Akiem Helmling / Underware
AENOT
Towards an expanded notion of type.
Media theorist and philosopher Vilém Flusser claimed that when Gutenberg invented
moveable type, the true achievement was not the ‘pragmatic industrialisation’ of language,
but the discovery that letters are not characters, but types. Although Gutenberg might not have
realised this himself, he completed a process which started with the invention of the alphabet,
and came to its full glory in the mass book production of the 20th century: Abstract and
typified thinking produced the age of science & technology.
At the same moment, art developed into something like a counter-position towards rational
society, by introducing an alternative view on knowledge through the concept of beautiful
thinking, as described by Alexander Gottlieb Baumgarten in his book Aesthetica. A process
which gains truth not through theoretical reasoning, but through aesthetics. Sensually
perceptible forms of any kind like artworks, poems or pieces of music which are capable of
expanding human knowledge beyond the realm of the written words.
This development within the arts mainly emerged through the work of two artists: Marcel
Duchamp & Joseph Beuys. By declaring an already existing object as an artwork — more
precisely a ready-made artwork — Duchamp changed the notion of art from retinal towards
mental. This process was only precisely identified 60 years later by Boris Groys in his book
About the New.

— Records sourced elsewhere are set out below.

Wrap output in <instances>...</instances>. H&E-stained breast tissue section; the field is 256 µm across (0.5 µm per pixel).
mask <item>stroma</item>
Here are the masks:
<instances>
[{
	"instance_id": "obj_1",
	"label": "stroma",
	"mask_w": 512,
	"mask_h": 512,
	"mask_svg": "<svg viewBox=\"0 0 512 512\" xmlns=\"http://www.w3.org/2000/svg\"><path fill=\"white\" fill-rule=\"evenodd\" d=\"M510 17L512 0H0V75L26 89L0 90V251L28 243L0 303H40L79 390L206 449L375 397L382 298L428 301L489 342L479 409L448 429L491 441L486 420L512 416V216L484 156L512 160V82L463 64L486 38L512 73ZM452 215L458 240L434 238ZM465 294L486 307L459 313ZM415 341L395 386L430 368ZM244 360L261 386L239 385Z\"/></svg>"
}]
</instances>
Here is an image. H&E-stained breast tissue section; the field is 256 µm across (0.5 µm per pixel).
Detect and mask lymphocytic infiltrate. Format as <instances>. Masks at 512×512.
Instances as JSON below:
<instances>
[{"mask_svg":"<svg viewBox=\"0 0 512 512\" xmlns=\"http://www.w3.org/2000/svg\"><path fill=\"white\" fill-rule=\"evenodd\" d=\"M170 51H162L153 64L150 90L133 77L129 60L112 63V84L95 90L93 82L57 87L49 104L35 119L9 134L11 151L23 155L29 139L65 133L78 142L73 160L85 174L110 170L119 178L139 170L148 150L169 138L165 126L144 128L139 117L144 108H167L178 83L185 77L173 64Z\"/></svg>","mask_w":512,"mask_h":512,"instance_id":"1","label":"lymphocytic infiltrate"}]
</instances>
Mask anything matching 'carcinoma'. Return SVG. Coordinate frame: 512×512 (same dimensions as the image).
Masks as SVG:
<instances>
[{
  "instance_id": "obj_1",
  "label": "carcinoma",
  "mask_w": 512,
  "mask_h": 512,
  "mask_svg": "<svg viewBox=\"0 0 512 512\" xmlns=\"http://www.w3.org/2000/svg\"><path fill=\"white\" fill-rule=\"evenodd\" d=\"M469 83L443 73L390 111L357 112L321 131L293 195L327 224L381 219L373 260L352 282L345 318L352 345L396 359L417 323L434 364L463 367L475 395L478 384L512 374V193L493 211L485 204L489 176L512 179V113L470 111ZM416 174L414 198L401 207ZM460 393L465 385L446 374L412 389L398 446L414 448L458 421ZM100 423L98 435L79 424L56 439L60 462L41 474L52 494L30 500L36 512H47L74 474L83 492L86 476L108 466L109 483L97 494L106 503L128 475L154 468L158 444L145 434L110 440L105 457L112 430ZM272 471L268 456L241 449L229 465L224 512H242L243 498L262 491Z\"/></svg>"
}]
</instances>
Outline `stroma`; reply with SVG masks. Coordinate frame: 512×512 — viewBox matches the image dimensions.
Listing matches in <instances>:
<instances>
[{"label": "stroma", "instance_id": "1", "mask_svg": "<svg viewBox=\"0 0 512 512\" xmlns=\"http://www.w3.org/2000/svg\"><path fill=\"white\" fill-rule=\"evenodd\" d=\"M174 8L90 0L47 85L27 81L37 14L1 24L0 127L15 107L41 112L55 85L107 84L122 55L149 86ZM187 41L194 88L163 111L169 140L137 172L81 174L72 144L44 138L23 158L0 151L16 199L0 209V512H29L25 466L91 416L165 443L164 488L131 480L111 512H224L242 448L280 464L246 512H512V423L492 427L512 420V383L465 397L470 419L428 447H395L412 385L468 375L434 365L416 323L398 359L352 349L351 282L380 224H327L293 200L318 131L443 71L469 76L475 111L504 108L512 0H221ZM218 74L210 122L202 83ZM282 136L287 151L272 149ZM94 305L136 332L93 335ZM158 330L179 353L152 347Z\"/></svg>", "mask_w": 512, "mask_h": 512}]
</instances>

In this book, Groys explains that new things are not made, but declared. This
is a process which makes something valuable which had not been valuable before. And this is
always happening whenever something new is created. No matter if it is the Mona Lisa by Da
Vinci or the ready-made Fountain by Duchamp. The act of making something new is
therefore not so much about a physical act of making something which did not exist before,
but much more about the process of giving value to something which did not yet seem to be
important.
Within the 4 books entitled Projekt Westmensch, Beuys developed Duchamp’s ideas even
further, proposing that making art is probably not about objects at all. By introducing the
notion of Der Erweiterte Kunstbegriff (the expanded concept of art), he developed a
methodology which was based on the idea of understanding human society not as something
naturally given, but as a work of art. Based on the idea that society is formed and sculpted by
human beings, everybody is also responsible for this artwork. Therefore, Beuys’ famous quote
Jeder is ein Künstler is not an opportunity, but a human duty, something we cannot escape,
because it’s an inevitable part of the reason we exist.

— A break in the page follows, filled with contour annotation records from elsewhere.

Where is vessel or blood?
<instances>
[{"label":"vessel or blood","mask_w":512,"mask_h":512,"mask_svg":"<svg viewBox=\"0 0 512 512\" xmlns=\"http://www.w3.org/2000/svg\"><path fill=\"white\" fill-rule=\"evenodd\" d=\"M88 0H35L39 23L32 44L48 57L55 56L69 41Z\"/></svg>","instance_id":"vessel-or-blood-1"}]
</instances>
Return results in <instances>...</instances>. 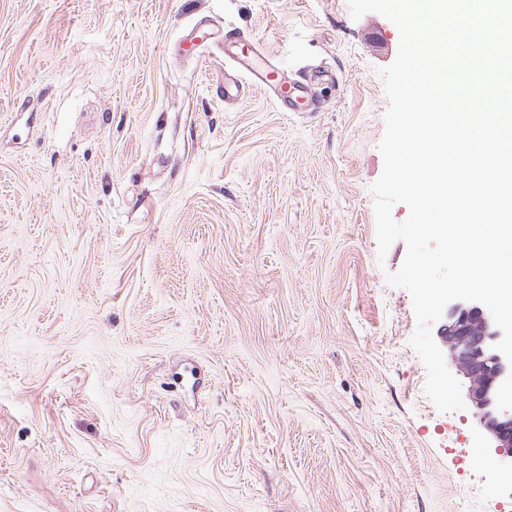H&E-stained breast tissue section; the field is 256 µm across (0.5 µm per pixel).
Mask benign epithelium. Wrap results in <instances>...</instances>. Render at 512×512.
I'll return each mask as SVG.
<instances>
[{
  "mask_svg": "<svg viewBox=\"0 0 512 512\" xmlns=\"http://www.w3.org/2000/svg\"><path fill=\"white\" fill-rule=\"evenodd\" d=\"M452 360L470 381L469 399L495 442V451L512 458V365L494 345L502 332L488 309L474 301L449 303L439 329Z\"/></svg>",
  "mask_w": 512,
  "mask_h": 512,
  "instance_id": "7a95c632",
  "label": "benign epithelium"
}]
</instances>
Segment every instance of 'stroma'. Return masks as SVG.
Instances as JSON below:
<instances>
[{
    "mask_svg": "<svg viewBox=\"0 0 512 512\" xmlns=\"http://www.w3.org/2000/svg\"><path fill=\"white\" fill-rule=\"evenodd\" d=\"M229 35L321 109L225 97ZM398 44L348 0H0V512H512L377 258Z\"/></svg>",
    "mask_w": 512,
    "mask_h": 512,
    "instance_id": "obj_1",
    "label": "stroma"
}]
</instances>
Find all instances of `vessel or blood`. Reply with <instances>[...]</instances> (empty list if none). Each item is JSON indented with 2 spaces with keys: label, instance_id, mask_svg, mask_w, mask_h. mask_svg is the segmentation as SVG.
<instances>
[{
  "label": "vessel or blood",
  "instance_id": "vessel-or-blood-1",
  "mask_svg": "<svg viewBox=\"0 0 512 512\" xmlns=\"http://www.w3.org/2000/svg\"><path fill=\"white\" fill-rule=\"evenodd\" d=\"M228 46L226 56L234 63L238 75L247 78L253 86L270 88L280 111L316 109L308 84L296 81L286 85L278 81L276 70L259 41L234 38L229 40Z\"/></svg>",
  "mask_w": 512,
  "mask_h": 512
}]
</instances>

Meanwhile, a situation arose where technology and digitisation produced radical crossdisciplinary
conditions where the separation of art and design is more and more discussed,
where the borders of rationality are blurring, and the academic value of artistic research is, for
the first time, officially approved even on a national level. But more importantly, it created
conditions where everything can change dramatically, including the fields of design and
typography.
From this perspective, it’s interesting to notice an analogy between Neville Brody’s project
Fuse (1991) and the Duchamp’s Fountain. Despite their different context — time-wise &
content-wise — both works were actually made with the same intention: to free up our
expectations of what we think we know and to shift the ‘act of making’ from the physical to
the mental. Neville Brody and Jon Wozencroft — co-founder of the infamous Fuse project —
gave this act the title From Invention to Antimatter, which could be interpreted as the attempt
to liberate typographic forms from their history.

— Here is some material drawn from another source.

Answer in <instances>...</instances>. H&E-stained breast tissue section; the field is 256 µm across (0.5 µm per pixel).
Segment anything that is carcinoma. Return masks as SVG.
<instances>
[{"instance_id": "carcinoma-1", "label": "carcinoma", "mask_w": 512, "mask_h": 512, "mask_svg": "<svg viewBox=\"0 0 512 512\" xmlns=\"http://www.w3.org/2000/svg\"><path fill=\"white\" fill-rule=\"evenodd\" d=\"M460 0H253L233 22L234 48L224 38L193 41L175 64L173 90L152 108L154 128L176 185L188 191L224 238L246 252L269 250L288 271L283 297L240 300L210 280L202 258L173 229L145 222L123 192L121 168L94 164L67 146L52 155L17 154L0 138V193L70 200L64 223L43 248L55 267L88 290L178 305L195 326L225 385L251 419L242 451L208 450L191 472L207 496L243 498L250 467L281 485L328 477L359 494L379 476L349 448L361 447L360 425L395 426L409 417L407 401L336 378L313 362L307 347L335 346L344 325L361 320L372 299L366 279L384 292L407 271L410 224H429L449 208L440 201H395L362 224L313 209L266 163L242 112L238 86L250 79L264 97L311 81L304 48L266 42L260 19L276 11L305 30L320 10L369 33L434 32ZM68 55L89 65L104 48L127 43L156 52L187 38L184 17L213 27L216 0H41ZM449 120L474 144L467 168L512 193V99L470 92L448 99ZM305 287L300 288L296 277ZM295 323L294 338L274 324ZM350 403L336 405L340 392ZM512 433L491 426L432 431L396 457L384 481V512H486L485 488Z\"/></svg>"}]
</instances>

As progressive as both positions have been — Duchamp with his Fountain and Brody with
Fuse — each of them were still tightly connected to the existing historical ideas. Duchamp is
still attached to the concept of an artist who is producing artworks. And Fuse is still based on
something which could be called ‘mechanical typing’ (or transcribing), a process which is
distinguished through its abstraction from talking or writing by hand. Although the manual
typewriter was replaced by a digital computer with a keyboard, there is not much difference
between them: each tool translates spoken language (parole) into a unified signifying system
(langue) by pressing keys. In that perspective, Fuse could be regarded as a simple variation of
Gutenberg’s moveable type.
So, wouldn’t it be possible to expand our notion of type, like Beuys did for the arts, and John
Cage did for music, by saying that Every Thing is Type? How could that be achieved, and
perhaps even more importantly, what could this mean for us as designers, communicators and
readers (social human beings)?
With Variable Fonts, the groundwork is ready to fundamentally transform written language.
With Font Variations, digital type will change from being uniform, repeatable & portable, into
pluriform, responsive and dynamic algorithms.
It is time to think about the future.